Adani Group's finance chief on Friday rejected U.S. allegations that group executives, including Chairman Gautam Adani, were part of a $265 million bribery scheme, and said the accused would clarify the U.S. allegations in 10 days.

"We reject all of this strongly on behalf of the individuals," Adani Group CFO Jugeshinder Singh told reporters at an event in Mumbai.

"We believe it is not warranted, we know for sure 100% that nothing of this sort happened.

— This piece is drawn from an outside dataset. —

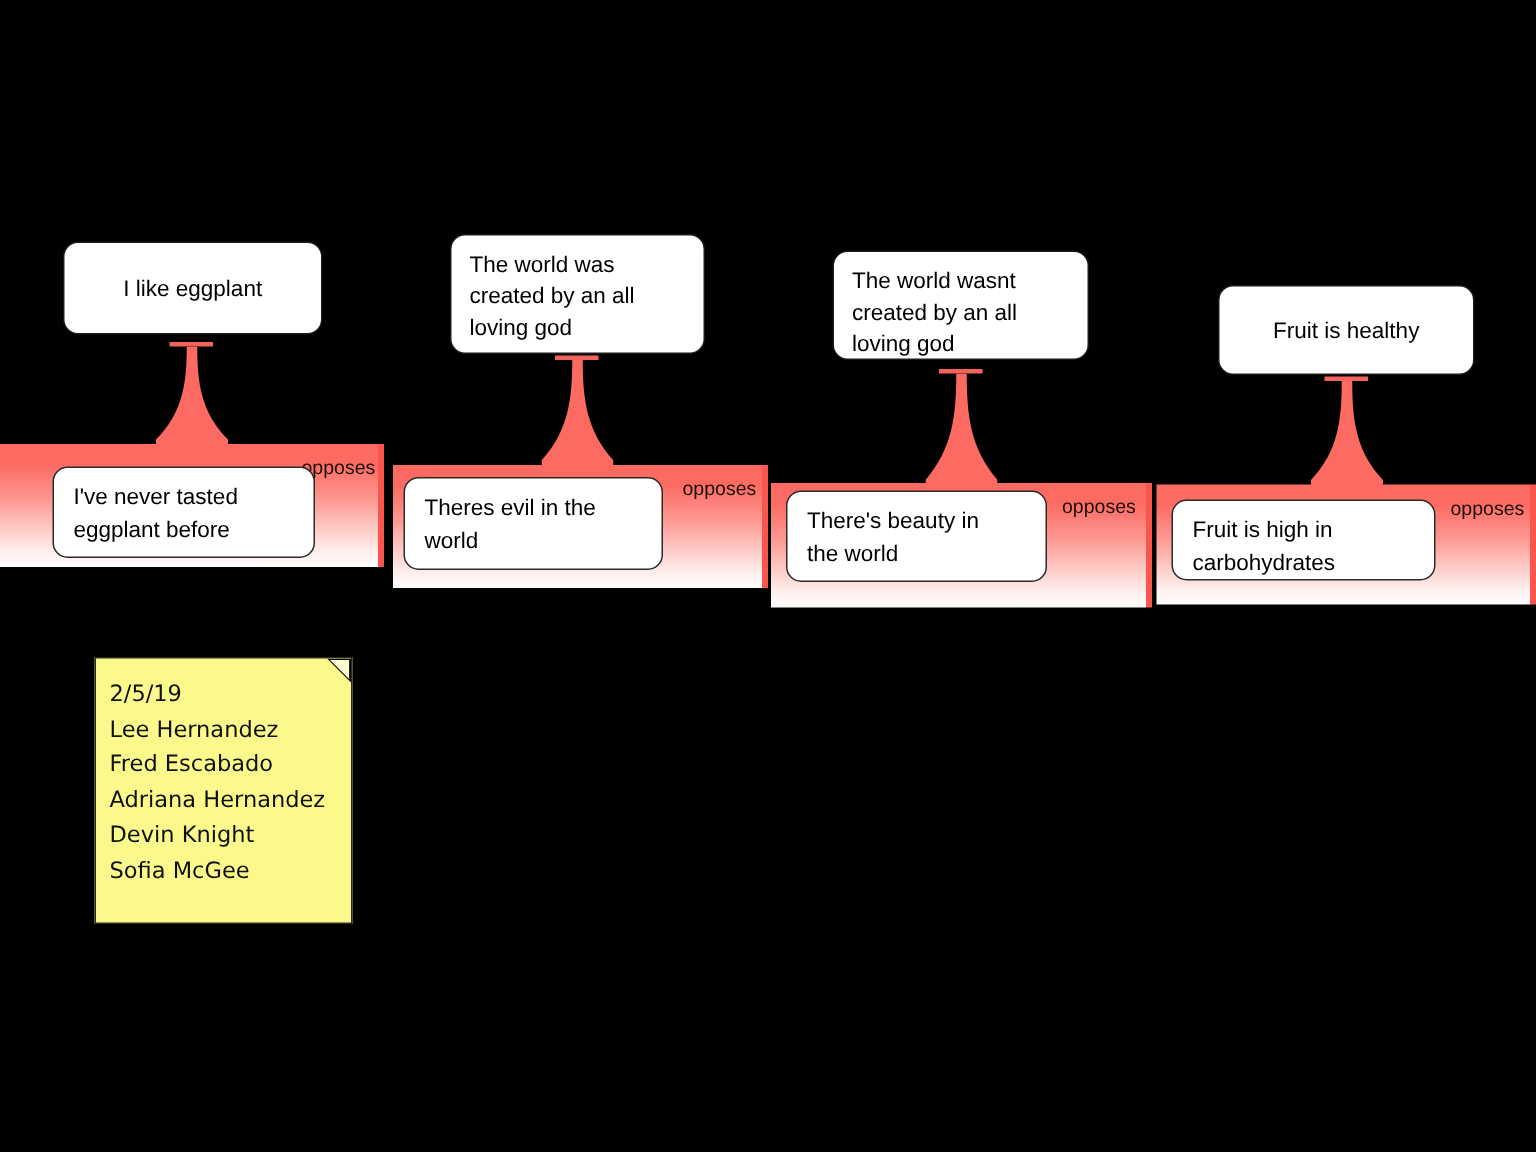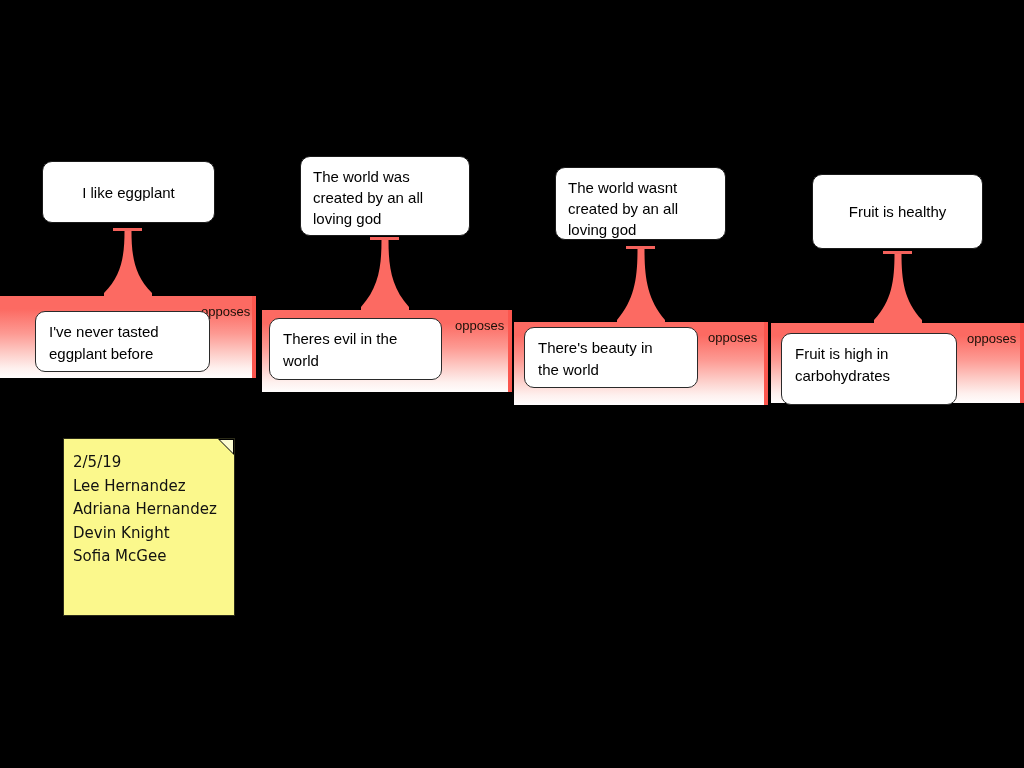"Fruit is healthy" div.claim-box { height: 75px -> 60px; top: 174px -> 190px }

If we were paying that amount of cash to someone I would certainly know, so we know nothing happened," Singh said.

U.S. authorities accused Adani, 62, his nephew and executive director Sagar Adani and managing director of Adani Green, Vneet S. Jaain, of being part of a scheme to pay bribes of $265 million to secure Indian solar power supply contracts, and misleading U.S. investors during fund raises there.

The ports-to-power conglomerate has previously denied the charges as "baseless" and vowed to seek "all possible legal recourse".

"As a group there will not be any action (on the U.S. indictment) but individuals will be taking steps," Singh said on Friday.

The U.S. indictment has had major ripple effects: Adani shares have plummeted last week, at least one Indian state is reviewing its power deal with Adani, Indian parliament has been disrupted amid political uproar and TotalEnergies has decided it will not make any more investments in the group.

India's foreign ministry, in the country's first official reaction to Adani's indictment, said on Friday that bribery allegations against the billionaire was a legal issue between private companies and the U.S. Department of Justice and that New Delhi has not received any request on this case from Washington.